### WHAT IS REQUIRED
Character for character, give back every line below.

_ _ _ _ _

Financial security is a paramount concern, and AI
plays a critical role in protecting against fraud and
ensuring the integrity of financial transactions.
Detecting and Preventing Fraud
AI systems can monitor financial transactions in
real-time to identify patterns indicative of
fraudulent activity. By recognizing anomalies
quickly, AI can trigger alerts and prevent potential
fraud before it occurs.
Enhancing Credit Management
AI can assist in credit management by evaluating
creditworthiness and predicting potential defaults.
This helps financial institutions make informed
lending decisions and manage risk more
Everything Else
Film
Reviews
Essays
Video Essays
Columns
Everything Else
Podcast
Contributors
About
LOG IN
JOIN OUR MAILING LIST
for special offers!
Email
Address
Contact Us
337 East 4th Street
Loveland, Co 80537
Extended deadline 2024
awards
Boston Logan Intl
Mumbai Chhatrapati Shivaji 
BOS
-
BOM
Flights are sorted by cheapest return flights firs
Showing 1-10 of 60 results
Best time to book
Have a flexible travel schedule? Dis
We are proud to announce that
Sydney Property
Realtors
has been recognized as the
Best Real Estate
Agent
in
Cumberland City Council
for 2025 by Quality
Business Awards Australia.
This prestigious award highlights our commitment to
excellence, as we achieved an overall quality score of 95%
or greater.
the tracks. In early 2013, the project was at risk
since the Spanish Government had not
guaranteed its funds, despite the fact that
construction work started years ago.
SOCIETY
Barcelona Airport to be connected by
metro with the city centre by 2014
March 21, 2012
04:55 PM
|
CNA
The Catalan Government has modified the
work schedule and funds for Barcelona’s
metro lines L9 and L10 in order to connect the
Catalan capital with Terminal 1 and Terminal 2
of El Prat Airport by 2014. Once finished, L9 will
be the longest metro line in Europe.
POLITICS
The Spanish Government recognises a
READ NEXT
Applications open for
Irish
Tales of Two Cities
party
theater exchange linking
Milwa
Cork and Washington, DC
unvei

_ _ _ _ _

### RESULT
Financial security is a paramount concern, and AI
plays a critical role in protecting against fraud and
ensuring the integrity of financial transactions.
Detecting and Preventing Fraud
AI systems can monitor financial transactions in
real-time to identify patterns indicative of
fraudulent activity. By recognizing anomalies
quickly, AI can trigger alerts and prevent potential
fraud before it occurs.
Enhancing Credit Management
AI can assist in credit management by evaluating
creditworthiness and predicting potential defaults.
This helps financial institutions make informed
lending decisions and manage risk more
Everything Else
Film
Reviews
Essays
Video Essays
Columns
Everything Else
Podcast
Contributors
About
LOG IN
JOIN OUR MAILING LIST
for special offers!
Email
Address
Contact Us
337 East 4th Street
Loveland, Co 80537
Extended deadline 2024
awards
Boston Logan Intl
Mumbai Chhatrapati Shivaji 
BOS
-
BOM
Flights are sorted by cheapest return flights firs
Showing 1-10 of 60 results
Best time to book
Have a flexible travel schedule? Dis
We are proud to announce that
Sydney Property
Realtors
has been recognized as the
Best Real Estate
Agent
in
Cumberland City Council
for 2025 by Quality
Business Awards Australia.
This prestigious award highlights our commitment to
excellence, as we achieved an overall quality score of 95%
or greater.
the tracks. In early 2013, the project was at risk
since the Spanish Government had not
guaranteed its funds, despite the fact that
construction work started years ago.
SOCIETY
Barcelona Airport to be connected by
metro with the city centre by 2014
March 21, 2012
04:55 PM
|
CNA
The Catalan Government has modified the
work schedule and funds for Barcelona’s
metro lines L9 and L10 in order to connect the
Catalan capital with Terminal 1 and Terminal 2
of El Prat Airport by 2014. Once finished, L9 will
be the longest metro line in Europe.
POLITICS
The Spanish Government recognises a
READ NEXT
Applications open for
Irish
Tales of Two Cities
party
theater exchange linking
Milwa
Cork and Washington, DC
unvei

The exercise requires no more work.